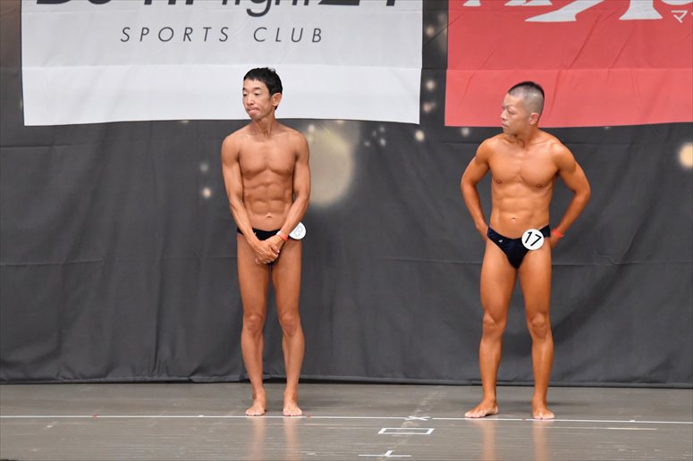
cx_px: 346
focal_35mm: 202
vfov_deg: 6.8
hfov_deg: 10.2
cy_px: 230
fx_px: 3887
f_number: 5.6
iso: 6400
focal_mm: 135
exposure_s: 1/400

What the task asks
An unaltered copy of the material, without images, should be set down.

Your solution
cx_px: 346
focal_35mm: 202
vfov_deg: 6.8
hfov_deg: 10.2
cy_px: 230
fx_px: 3887
f_number: 5.6
iso: 6400
focal_mm: 135
exposure_s: 1/400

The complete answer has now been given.